Since then, however, the Spanish judiciary has zig-zagged about the binding nature of international decisions on individual cases.

Given the ambivalence, it is too early to tell where things stand exactly. Having said that, the 2023 decision fortifies the position expressed in González Carreño in 2018. On this basis, the absence of a domestic legal procedure is not enough reason or excuse for the State not to give effect to a Treaty Body finding of a human rights violation. A Treaty Body decision can in fact provide sufficient foundation to obtain compensation in the case of wrongdoing from the State.

The case is most significant for the country in question, Spain, which has accepted individual complaint procedures under all eight UN Treaty Bodies.

However, the significance of the case exceeds national boundaries. The expansion of this interpretation to other jurisdictions could affect the level of State observance of international human rights. Ullmann and von Staden estimate that compliance with UN Treaty Bodies ranges between 19% and 39%, while it is no more than 60% for the European Court and as low as 14% for the Inter-American Court.

These numbers are far from impressive, but it remains to be seen whether a change in domestic judges’ treatment of UN decisions would result in a more robust international human rights system.

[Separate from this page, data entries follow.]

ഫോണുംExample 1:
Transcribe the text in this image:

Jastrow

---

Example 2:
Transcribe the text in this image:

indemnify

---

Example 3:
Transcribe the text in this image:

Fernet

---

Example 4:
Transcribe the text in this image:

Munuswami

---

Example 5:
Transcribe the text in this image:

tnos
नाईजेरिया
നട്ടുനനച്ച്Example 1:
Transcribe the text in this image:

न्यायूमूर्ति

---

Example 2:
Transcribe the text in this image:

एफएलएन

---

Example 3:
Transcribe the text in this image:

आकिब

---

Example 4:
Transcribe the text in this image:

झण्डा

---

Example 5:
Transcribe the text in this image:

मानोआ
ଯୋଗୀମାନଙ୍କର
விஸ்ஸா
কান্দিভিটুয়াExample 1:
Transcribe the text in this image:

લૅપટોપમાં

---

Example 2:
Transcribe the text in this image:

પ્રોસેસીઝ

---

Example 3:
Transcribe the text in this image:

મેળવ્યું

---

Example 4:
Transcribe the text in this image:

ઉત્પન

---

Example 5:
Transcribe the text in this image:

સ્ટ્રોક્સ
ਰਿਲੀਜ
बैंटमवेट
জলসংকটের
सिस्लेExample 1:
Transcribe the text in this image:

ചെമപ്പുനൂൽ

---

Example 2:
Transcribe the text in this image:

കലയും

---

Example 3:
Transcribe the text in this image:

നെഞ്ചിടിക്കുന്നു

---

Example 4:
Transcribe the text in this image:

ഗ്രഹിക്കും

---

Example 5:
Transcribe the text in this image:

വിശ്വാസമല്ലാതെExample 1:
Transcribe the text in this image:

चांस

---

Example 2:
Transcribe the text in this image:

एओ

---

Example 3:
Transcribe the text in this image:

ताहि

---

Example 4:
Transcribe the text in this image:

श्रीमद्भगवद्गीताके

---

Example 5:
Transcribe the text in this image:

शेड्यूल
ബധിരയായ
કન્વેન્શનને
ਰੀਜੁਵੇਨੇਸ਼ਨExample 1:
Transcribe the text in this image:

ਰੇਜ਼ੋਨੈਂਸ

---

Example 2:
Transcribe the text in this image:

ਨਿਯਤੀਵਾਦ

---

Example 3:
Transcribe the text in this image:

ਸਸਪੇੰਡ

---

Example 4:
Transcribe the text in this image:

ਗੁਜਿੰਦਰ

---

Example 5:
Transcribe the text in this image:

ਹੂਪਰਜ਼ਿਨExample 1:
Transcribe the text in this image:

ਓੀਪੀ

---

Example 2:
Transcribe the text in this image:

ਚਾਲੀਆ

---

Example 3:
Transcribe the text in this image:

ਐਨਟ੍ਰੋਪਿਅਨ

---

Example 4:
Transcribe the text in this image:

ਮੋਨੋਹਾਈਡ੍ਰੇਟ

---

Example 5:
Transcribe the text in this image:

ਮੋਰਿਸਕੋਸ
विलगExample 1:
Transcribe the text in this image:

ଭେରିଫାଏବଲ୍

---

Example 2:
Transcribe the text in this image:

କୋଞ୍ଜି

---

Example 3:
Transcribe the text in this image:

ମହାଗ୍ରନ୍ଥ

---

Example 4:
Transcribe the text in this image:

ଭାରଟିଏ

One could guess that such would indeed be the effect, namely, that judicial enforceability domestically would strengthen international monitoring. Still, one also needs to be mindful of potentially unintended consequences. In relation to more politically delicate issues, could the approach result in even more backlash against international human rights law in some countries? Even in less sensitive cases, we must remember that OHCHR Petitions Unit is chronically understaffed and underfunded, they do not have the resources or the mandate to visit States and carry out extensive legal and policy research. Committee members are not judges and UN officers are not clerks. Furthermore, if their decisions were binding, one could fear a less ambitious and more conservative turn from Treaty Bodies.

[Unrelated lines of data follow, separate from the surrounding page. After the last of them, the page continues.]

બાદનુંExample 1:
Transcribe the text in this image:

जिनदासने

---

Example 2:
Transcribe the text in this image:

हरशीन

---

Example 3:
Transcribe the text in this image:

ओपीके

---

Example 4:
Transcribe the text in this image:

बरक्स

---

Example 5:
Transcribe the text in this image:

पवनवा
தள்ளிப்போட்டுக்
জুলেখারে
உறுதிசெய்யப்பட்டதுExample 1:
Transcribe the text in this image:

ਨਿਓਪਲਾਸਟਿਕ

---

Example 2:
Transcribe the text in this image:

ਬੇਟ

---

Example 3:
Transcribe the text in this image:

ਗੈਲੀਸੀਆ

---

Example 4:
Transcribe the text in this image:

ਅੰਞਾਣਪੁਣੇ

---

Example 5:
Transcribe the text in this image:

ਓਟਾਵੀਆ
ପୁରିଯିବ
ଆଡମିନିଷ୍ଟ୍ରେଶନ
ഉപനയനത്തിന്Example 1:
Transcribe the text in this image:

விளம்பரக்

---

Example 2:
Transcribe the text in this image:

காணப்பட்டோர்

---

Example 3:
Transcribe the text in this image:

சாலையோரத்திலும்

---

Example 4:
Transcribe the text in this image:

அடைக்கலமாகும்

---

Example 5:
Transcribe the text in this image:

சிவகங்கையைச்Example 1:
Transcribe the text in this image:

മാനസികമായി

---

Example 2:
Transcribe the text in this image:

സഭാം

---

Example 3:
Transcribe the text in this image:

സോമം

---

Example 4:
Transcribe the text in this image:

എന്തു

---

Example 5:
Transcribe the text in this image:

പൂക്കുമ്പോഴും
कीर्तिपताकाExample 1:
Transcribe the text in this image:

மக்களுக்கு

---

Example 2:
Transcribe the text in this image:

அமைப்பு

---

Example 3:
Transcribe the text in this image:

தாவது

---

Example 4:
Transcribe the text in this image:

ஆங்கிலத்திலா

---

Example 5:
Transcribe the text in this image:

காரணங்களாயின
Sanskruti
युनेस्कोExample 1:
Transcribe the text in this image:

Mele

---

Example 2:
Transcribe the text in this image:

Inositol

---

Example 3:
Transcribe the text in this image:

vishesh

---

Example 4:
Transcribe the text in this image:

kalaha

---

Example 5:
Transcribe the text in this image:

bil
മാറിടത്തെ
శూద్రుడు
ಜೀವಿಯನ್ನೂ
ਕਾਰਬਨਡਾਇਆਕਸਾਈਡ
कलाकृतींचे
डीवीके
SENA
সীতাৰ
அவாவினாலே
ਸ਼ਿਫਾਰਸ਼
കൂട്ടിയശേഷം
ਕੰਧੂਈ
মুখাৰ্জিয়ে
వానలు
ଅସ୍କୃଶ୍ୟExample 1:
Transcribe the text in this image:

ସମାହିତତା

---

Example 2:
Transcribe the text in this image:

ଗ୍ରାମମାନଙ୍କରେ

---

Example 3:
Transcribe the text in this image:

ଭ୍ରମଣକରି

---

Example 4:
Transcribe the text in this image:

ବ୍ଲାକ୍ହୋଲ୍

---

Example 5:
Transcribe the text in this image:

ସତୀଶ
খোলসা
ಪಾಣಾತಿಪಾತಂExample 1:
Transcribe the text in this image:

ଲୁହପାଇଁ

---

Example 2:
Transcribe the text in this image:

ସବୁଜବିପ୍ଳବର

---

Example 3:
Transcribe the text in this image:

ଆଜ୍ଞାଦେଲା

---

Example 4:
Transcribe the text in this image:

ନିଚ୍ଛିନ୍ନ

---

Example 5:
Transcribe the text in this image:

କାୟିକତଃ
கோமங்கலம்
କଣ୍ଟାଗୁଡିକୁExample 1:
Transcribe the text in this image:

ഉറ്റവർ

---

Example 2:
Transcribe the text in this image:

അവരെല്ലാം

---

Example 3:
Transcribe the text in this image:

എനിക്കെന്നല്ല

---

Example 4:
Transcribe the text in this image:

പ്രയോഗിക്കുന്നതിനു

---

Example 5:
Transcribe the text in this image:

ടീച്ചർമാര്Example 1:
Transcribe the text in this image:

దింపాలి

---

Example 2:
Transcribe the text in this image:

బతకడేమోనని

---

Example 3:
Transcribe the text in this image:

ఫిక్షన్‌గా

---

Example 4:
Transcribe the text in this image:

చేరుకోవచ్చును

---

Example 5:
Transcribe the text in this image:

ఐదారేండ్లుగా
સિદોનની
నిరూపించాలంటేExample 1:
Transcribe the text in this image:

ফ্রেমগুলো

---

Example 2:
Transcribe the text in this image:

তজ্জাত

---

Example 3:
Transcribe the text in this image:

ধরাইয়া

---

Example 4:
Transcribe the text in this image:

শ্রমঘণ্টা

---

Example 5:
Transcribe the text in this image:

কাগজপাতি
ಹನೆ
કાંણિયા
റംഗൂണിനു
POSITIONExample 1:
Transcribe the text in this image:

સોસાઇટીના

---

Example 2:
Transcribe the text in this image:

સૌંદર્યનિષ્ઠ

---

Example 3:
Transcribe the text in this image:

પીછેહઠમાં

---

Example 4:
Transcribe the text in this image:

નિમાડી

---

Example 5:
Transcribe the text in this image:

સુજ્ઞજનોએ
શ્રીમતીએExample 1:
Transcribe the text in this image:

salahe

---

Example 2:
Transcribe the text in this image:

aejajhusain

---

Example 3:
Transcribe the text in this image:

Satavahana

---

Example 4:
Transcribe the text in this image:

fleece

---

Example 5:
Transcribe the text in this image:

Finally, whenever they find a violation, in addition to recommendations pertaining to the specific case, Treaty Bodies often include recommendations of more general nature with law and policy changes that could, hopefully, prevent similar cases from happening in the future. Usually, these recommendations use similar language to that of country reports (concluding observations). In my opinion, these general law and policy recommendations cannot be considered directly binding. States should engage in good faith and respond meaningfully in a constructive dialogue. But policy processes have their own cycles, multiple layers of government may be affected, and quite simply no recommendation written with the best intentions in Palais Wilson should overrule immediately a national democratic mandate. General recommendations do matter greatly, but not as a matter of law, but because they can provide a helpful set of priorities and proposals for civil society and policy actors to rally behind.